Российские политики, генералы и концептуалисты, защищая сегодня государство российское, должны это понимать – в современной истории идёт схватка метафизических смыслов. Схватка великих религиозных космогонических моделей. Образу «града на холме», кумирне золотого тельца Россия противопоставляет своё мироздание, свою космотоническую мечту, своё божественное мессианство, ради которого и были сотворены русский народ и российское государство. Мессианство, направленное на взыскание райских смыслов, на сведение этих смыслов на землю, на создание идеального бытия, основанного на божественной справедливости.
Эта заповедная мечта открывается нам в русских народных сказках о Жар-птице. В учении старца Филофея о Москве – Третьем Риме. В возвышенной грандиозной мечте патриарха Никона, построившего под Москвой Новый Иерусалим и ожидавшего здесь Второго Пришествия. И в «красном проекте», уповающем на вселенскую гармонию о живущем по справедливости человечестве.
Эта русская мечта, хранимая в понятиях о Святой Руси, в стихах Пушкина и музыке Мусоргского, творениях Достоевского и Нестерова, в грандиозной битве за Сталинград, в мистической Победе сорок пятого года, эта русская мечта сверкает сегодня среди развалин и дымящихся городов Новороссии. После мрака девяносто первого года, после «чёрной дыры» истории, куда была опрокинута Россия в девяностые, эта мечта восходит, как восходит заря.
Пусть высока гора, на которой стоит американский град. Пусть град достаёт своими небоскрёбами мерцающее ночное небо. Русская заря ещё выше. У них – золото. У нас – золотая заря.
Год как молния[4]
Как я прожил этот год? Мне кажется, он подобен огромной космической вспышке, в которой были ослепительный свет и непроглядная тьма. Я размышлял о судьбах русского государства, о таинственной русской истории, о русском чуде, которое помогало нашему народу перешагивать через самые темные бездны, выживать в самых невыносимых условиях.

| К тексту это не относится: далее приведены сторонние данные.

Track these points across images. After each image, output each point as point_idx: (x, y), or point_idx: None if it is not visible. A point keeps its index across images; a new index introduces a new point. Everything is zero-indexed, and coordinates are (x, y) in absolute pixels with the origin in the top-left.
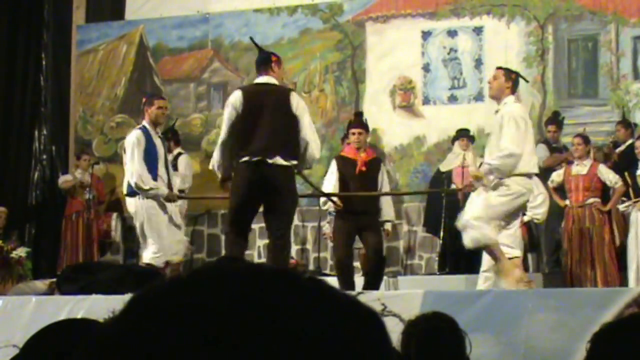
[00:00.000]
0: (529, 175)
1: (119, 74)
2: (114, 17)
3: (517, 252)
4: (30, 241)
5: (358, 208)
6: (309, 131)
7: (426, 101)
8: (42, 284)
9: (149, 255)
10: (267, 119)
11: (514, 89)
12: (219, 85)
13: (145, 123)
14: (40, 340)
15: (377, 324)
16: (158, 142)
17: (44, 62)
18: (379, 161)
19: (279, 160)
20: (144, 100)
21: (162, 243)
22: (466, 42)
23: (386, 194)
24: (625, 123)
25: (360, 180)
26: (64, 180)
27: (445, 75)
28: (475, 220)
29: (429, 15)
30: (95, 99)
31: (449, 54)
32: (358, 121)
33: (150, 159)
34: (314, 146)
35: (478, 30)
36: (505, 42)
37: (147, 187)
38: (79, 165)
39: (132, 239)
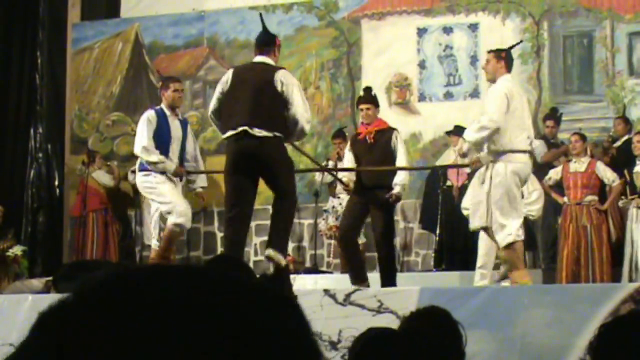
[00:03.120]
0: (520, 151)
1: (115, 72)
2: (110, 15)
3: (521, 234)
4: (26, 239)
5: (367, 183)
6: (299, 107)
7: (422, 98)
8: (38, 282)
9: (174, 217)
10: (247, 94)
11: (508, 67)
12: (214, 82)
13: (162, 105)
14: None
15: (289, 309)
16: (175, 124)
17: (39, 60)
18: (391, 131)
19: (262, 132)
20: (160, 84)
21: (180, 205)
22: (462, 38)
23: (384, 169)
24: (625, 118)
25: (370, 152)
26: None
27: (440, 72)
28: (501, 222)
29: (425, 12)
30: (90, 97)
31: (444, 50)
32: (367, 96)
33: (161, 140)
34: (303, 120)
35: (473, 27)
36: (501, 38)
37: (153, 159)
38: (91, 165)
39: (127, 238)
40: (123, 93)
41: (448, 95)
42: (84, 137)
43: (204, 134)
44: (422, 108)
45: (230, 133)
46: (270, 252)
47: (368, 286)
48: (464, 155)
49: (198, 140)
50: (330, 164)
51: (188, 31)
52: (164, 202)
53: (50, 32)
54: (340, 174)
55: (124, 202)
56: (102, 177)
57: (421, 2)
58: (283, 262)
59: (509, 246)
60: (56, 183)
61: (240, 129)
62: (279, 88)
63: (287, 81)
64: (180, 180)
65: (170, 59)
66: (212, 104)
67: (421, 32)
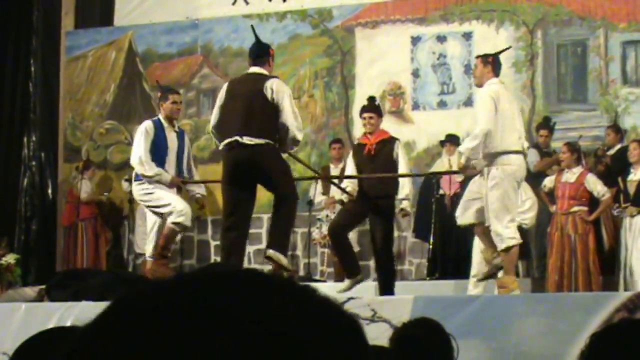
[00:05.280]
0: (512, 152)
1: (108, 80)
2: (103, 23)
3: (517, 239)
4: (19, 248)
5: (369, 192)
6: (289, 115)
7: (416, 106)
8: (31, 291)
9: (174, 216)
10: (239, 105)
11: (495, 72)
12: (208, 91)
13: (160, 117)
14: (29, 349)
15: (355, 331)
16: (172, 136)
17: (32, 69)
18: (393, 140)
19: (253, 140)
20: (159, 94)
21: (181, 203)
22: (455, 47)
23: (383, 175)
24: (616, 127)
25: (372, 162)
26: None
27: (434, 80)
28: (497, 229)
29: (419, 21)
30: (84, 105)
31: (438, 59)
32: (370, 105)
33: (158, 151)
34: (294, 128)
35: (467, 36)
36: (495, 47)
37: (150, 173)
38: (84, 173)
39: (119, 247)
40: (117, 101)
41: (442, 104)
42: (77, 145)
43: (198, 143)
44: (415, 117)
45: (224, 142)
46: (270, 252)
47: (362, 279)
48: (465, 168)
49: (192, 149)
50: (334, 172)
51: (182, 39)
52: (162, 205)
53: (43, 40)
54: (344, 184)
55: (114, 211)
56: (83, 187)
57: (415, 11)
58: (284, 261)
59: (507, 250)
60: (49, 191)
61: (232, 138)
62: (269, 96)
63: (277, 89)
64: (179, 191)
65: (164, 67)
66: (212, 118)
67: (415, 40)
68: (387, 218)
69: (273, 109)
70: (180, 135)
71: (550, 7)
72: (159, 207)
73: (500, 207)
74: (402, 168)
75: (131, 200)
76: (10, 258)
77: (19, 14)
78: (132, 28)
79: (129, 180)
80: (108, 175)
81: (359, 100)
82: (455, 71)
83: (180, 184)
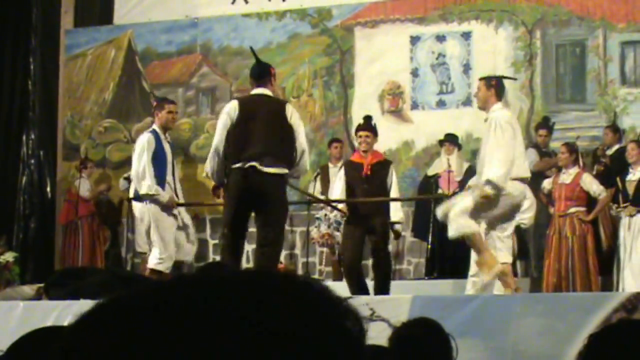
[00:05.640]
0: (521, 180)
1: (108, 79)
2: (103, 21)
3: (508, 257)
4: (18, 246)
5: (365, 211)
6: (303, 141)
7: (414, 106)
8: (29, 289)
9: (153, 260)
10: (261, 127)
11: (498, 95)
12: (207, 90)
13: (155, 127)
14: (21, 347)
15: (355, 332)
16: (167, 147)
17: (32, 67)
18: (388, 163)
19: (270, 169)
20: (154, 104)
21: (167, 248)
22: (454, 47)
23: (383, 199)
24: (614, 128)
25: (367, 183)
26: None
27: (433, 80)
28: (457, 214)
29: (418, 21)
30: (83, 103)
31: (437, 59)
32: (366, 124)
33: (159, 163)
34: (306, 155)
35: (466, 36)
36: (494, 47)
37: (151, 192)
38: (82, 174)
39: (117, 246)
40: (115, 100)
41: (441, 104)
42: (76, 143)
43: (197, 141)
44: (414, 116)
45: (239, 165)
46: None
47: None
48: (486, 197)
49: (190, 147)
50: (332, 170)
51: (181, 38)
52: (155, 241)
53: (43, 38)
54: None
55: (112, 210)
56: (83, 185)
57: (414, 11)
58: None
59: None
60: (48, 189)
61: (250, 164)
62: (289, 120)
63: (295, 115)
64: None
65: (163, 65)
66: (219, 137)
67: (414, 40)
68: (384, 240)
69: (291, 133)
70: (172, 146)
71: (549, 7)
72: (146, 240)
73: (489, 214)
74: (395, 191)
75: (129, 199)
76: (9, 256)
77: (18, 12)
78: (131, 27)
79: (127, 179)
80: (106, 173)
81: (358, 100)
82: (454, 71)
83: (174, 206)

Олимпиада, ее открытие, поразительные мистерии, рассказывающие об историческом русском времени. И первая из этих мистерий подтверждала мои упования на русское чудо. Это был удивительный, красочный, божественный рассказ о граде Китеже, который всплывал из пучины, пробуждался, возносился к свету, к небесам. Это была притча о России земной и о России небесной.
Через несколько дней я стоял в Киеве на майдане. Ночь, прожектора, летящая метель, палатки, в которых таились загадочные, неясные мне существа. Железные бочки, в которых горели дрова, люди подходили, грели руки. И я грел свои руки, окутываясь дымом. А на меня смотрели подозрительные, злые глаза. Среди майдана горела пылающая телевизионная плазма, на трибуну один за другим выходили люди и произносили слова ненависти – ненависти к моей Родине, ко мне, к русским. Я был весь пропитан жестокой, ядовитой ненавистью и горьким дымом майдана.
Я двигался по украинским городам. Мне хотелось посмотреть великие заводы, великую советскую украинскую цивилизацию, которая казалась немыслимой вне русского братства. Это были космические предприятия, великие ракетные заводы Днепропетровска, атомный индустриальный гигант Харькова, КБ Антонова.
В КБ меня привели в цех, где мучили самолеты: их нагружали непосильными тяжестями, им ломали крылья, вывинчивали суставы, их раскачивали. И машины, поднятые на дыбу, заключенные в кандалы, стенали, хрипели, ломались. И когда я слушал стон убиваемых машин, мне чудилось, что убивают не просто техносферу, а убивают великую страну, великую Украину.